Weil die Aktien dort nach wie vor niedrig bewertet sind, sei die Dividendenrendite in diesen Ländern entsprechend höher. „Anleger dürfen aber nicht übersehen, dass sie auch eine Risikoprämie enthalten. Die Wirtschaft in diesen Staaten hat sich noch immer nicht vollständig erholt, auch wenn sie auf einem guten Weg ist“, so Naumer.

Dividendentitel aus den USA

Da aber gerade der amerikanische Aktienmarkt boomt und der Industriewerte-Leitindex Dow Jones jüngst mit Überschreiten der 20.000-Punkte-Schwelle ein neues Allzeithoch markiert hat, könnten Anleger auch auf die Idee kommen, an der Wall Street auf Dividendenjagd zu gehen.
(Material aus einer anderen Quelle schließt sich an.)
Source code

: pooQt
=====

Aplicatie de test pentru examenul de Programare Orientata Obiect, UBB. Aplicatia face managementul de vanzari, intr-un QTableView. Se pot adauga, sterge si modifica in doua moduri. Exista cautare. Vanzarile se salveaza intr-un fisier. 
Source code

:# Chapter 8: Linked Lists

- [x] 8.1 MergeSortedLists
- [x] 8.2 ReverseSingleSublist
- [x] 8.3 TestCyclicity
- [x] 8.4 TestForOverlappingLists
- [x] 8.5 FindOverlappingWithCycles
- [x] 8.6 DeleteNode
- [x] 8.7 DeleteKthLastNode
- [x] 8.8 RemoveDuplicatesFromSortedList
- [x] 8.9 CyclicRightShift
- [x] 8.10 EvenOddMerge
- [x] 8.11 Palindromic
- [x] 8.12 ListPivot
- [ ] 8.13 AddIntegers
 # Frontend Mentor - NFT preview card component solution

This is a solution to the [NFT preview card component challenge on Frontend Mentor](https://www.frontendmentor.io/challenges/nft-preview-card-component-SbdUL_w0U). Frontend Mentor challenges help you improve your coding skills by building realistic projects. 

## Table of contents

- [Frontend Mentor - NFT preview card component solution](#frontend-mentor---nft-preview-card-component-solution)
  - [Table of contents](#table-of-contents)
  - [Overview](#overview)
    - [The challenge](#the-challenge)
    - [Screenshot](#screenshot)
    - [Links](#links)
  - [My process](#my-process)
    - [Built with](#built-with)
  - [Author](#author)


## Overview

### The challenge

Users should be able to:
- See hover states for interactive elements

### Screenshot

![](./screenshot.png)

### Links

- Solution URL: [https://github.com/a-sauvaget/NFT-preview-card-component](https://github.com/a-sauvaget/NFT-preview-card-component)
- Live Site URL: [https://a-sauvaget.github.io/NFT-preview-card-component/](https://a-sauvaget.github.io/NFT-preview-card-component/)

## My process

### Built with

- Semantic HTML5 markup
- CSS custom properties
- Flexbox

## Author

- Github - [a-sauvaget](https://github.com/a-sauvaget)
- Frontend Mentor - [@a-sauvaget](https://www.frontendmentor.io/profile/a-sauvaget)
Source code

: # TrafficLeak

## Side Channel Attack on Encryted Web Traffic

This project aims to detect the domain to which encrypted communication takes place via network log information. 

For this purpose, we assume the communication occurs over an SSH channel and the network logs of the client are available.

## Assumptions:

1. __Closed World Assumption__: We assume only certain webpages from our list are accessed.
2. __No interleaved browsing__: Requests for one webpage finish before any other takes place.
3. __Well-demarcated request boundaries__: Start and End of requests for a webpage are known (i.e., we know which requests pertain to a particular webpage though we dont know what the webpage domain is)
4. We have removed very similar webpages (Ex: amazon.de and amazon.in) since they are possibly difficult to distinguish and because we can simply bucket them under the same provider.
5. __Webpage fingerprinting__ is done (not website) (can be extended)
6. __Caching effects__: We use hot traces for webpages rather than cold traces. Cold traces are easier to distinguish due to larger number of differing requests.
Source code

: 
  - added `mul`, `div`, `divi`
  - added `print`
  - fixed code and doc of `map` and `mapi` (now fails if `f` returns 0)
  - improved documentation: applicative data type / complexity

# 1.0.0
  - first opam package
Die Voraussetzungen sind gut: Die US-Konjunktur dürfte durch den Regierungswechsel einen Schub erhalten und die Unternehmen sitzen auf enormen Cash-Beständen. Zudem normalisieren sich die Zinsen dort, wenn auch nur sehr langsam, und dürften perspektivisch zu steigender Inflation und damit auch steigenden Aktienkursen beitragen. Die Rentenmärkte werden sich im Gegenzug durch sinkende Kurse und steigende Renditen abschwächen und sind für die Investoren somit immer weniger eine Alternative zur Aktienanlage. Auch mit Steuersenkungen und einer Erholung im Energiesektor ist in den USA zu rechnen. Das alles könnte zu höheren Unternehmensgewinnen und damit auch zu höheren Ausschüttungen führen.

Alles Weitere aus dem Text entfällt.